I got the book for free from the writers' publicity post on reddit, where I and other LITRPG enthusiast had the chance to discuss improvements with him, which he seemed very receptive to. I look forward to his next book which I intend to buy based on this first one.
Nothing that hasn’t been done repeatedly in the genre already, the same stats change inexplicably from one page to the next without anything having changes, revelations from previous pages are brought up again as though they’re new revelations the MC didn’t just spend pages talking about, the MC’s narration/thoughts are as repetitive as someone trying to write a 20 page paper 10 minutes before it’s due, and the “programmer” flavor almost always feels extremely shoehorned.
A quick read, clever world building and a simple formula.
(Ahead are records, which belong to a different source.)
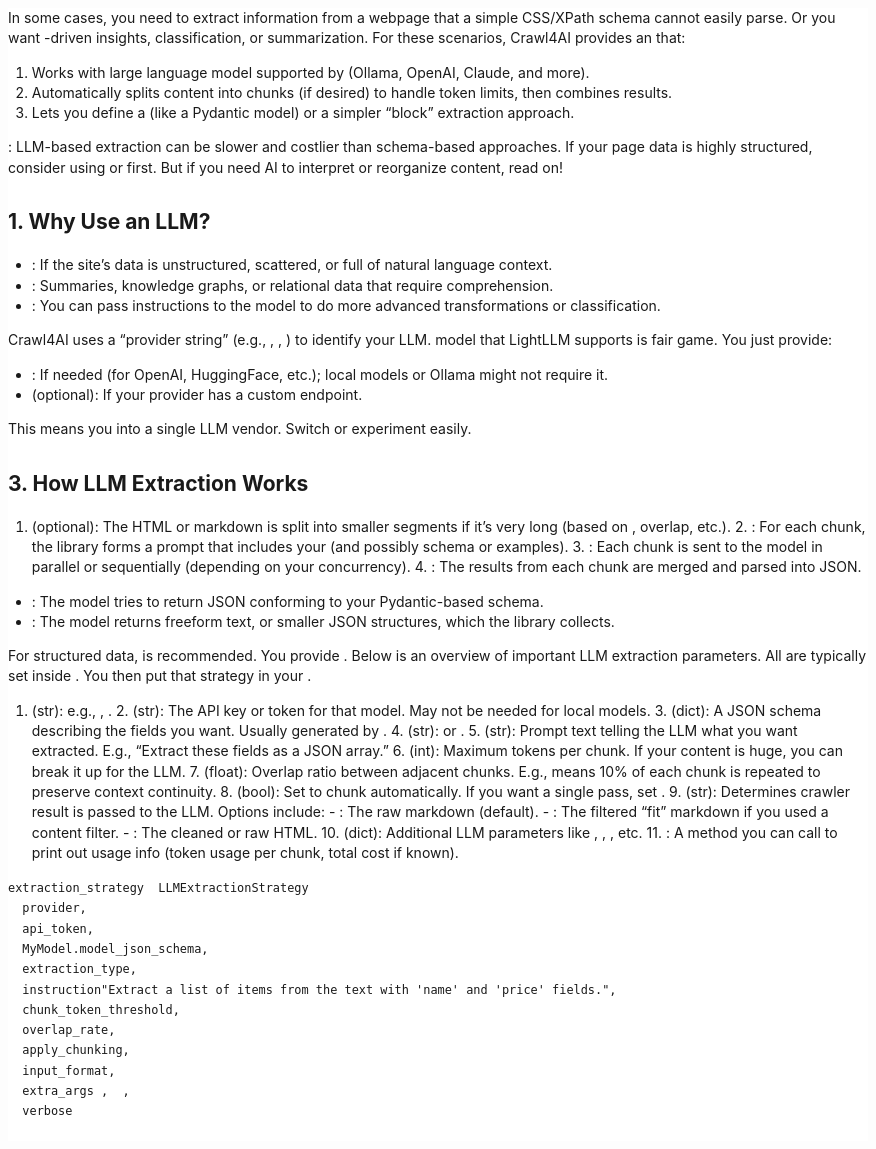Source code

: In some cases, you need to extract information from a webpage that a simple CSS/XPath schema cannot easily parse. Or you want -driven insights, classification, or summarization. For these scenarios, Crawl4AI provides an that:
  1. Works with large language model supported by (Ollama, OpenAI, Claude, and more). 
  2. Automatically splits content into chunks (if desired) to handle token limits, then combines results. 
  3. Lets you define a (like a Pydantic model) or a simpler “block” extraction approach.


: LLM-based extraction can be slower and costlier than schema-based approaches. If your page data is highly structured, consider using or first. But if you need AI to interpret or reorganize content, read on!
## 1. Why Use an LLM?
  * : If the site’s data is unstructured, scattered, or full of natural language context. 
  * : Summaries, knowledge graphs, or relational data that require comprehension. 
  * : You can pass instructions to the model to do more advanced transformations or classification.


Crawl4AI uses a “provider string” (e.g., , , ) to identify your LLM. model that LightLLM supports is fair game. You just provide:
  * : If needed (for OpenAI, HuggingFace, etc.); local models or Ollama might not require it. 
  * (optional): If your provider has a custom endpoint. 


This means you into a single LLM vendor. Switch or experiment easily.
## 3. How LLM Extraction Works
1. (optional): The HTML or markdown is split into smaller segments if it’s very long (based on , overlap, etc.). 2. : For each chunk, the library forms a prompt that includes your (and possibly schema or examples). 3. : Each chunk is sent to the model in parallel or sequentially (depending on your concurrency). 4. : The results from each chunk are merged and parsed into JSON.
  * : The model tries to return JSON conforming to your Pydantic-based schema. 
  * : The model returns freeform text, or smaller JSON structures, which the library collects. 


For structured data, is recommended. You provide .
Below is an overview of important LLM extraction parameters. All are typically set inside . You then put that strategy in your .
1. (str): e.g., , . 2. (str): The API key or token for that model. May not be needed for local models. 3. (dict): A JSON schema describing the fields you want. Usually generated by . 4. (str): or . 5. (str): Prompt text telling the LLM what you want extracted. E.g., “Extract these fields as a JSON array.” 6. (int): Maximum tokens per chunk. If your content is huge, you can break it up for the LLM. 7. (float): Overlap ratio between adjacent chunks. E.g., means 10% of each chunk is repeated to preserve context continuity. 8. (bool): Set to chunk automatically. If you want a single pass, set . 9. (str): Determines crawler result is passed to the LLM. Options include: - : The raw markdown (default). - : The filtered “fit” markdown if you used a content filter. - : The cleaned or raw HTML. 10. (dict): Additional LLM parameters like , , , etc. 11. : A method you can call to print out usage info (token usage per chunk, total cost if known). 
```
extraction_strategy  LLMExtractionStrategy
  provider,
  api_token,
  MyModel.model_json_schema,
  extraction_type,
  instruction"Extract a list of items from the text with 'name' and 'price' fields.",
  chunk_token_threshold,
  overlap_rate,
  apply_chunking,
  input_format,
  extra_args ,  ,
  verbose


```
No lengthy cultivation scenes, no insurmountable battles won with last minute skill evolutions or system assistances, no void steps or Scottish dwarves.
Just simple tenacious and well written scenes. CANT wait for book 2
A decent monster evolution type novel. More pros then cons, though you can definitely get a feel of the Author's flavor of Tism. Dude is obsessed with size descriptions and repeating those numbers. If the author can get a handle on his tendency towards repeating himself, then it could be a good series
Book was basically 5 chapters long. The rest of the book was him repeating the same basic information/programmer lines 9 different ways back to back. Lots of programmer jargon fluff. Take all of that out and you could have had a great first quarter of a novel. I don't think I'll be reading anymore in this series...
The first chapter is so awkwardly written and disconnected from the reality of the character's situation. Excessive and repeating prose to the point that there is more prose and rhetoric than actual events or writing in it. You can tell there's not much human writing here.
Good premise, but seems to be written by AI. Every paragraph ends with a climax, then the next starts and ends on the same pattern. The references to a developer's life are very shallow too, like the author felt obligted to add them, just because that's the book premise. Very sad
A fun and funny evolution read. This felt really short even though it is not,I blew through it in a weekend, the story just flows really well. Very light on the litrpg elements which is usually a bummer for me but it mostly works here. Looking forward to the next one!
Author changes events and is repetitive may be AI. Fell asleep while reading multiple times. If had an editor to fix events and remove repetitivness may be readable.
How clear the different steps were. The fear of a tadpole to the other sizes. This would be good for kids that would learn that life is not one size fits all. The writing style pleases me, explaining and being entertaining.
Very enjoyable read with good humor. I like the progression and the use of strategy rather than overpowered stats. I also appreciate a reincarnation where the mc doesn’t immediately forget their past and it’s never mentioned again except for food.
Ai generated, would I preferred if it was just an AI character at this point. It didn’t feel like a human or a dragon was narrating. It just felt like a robot.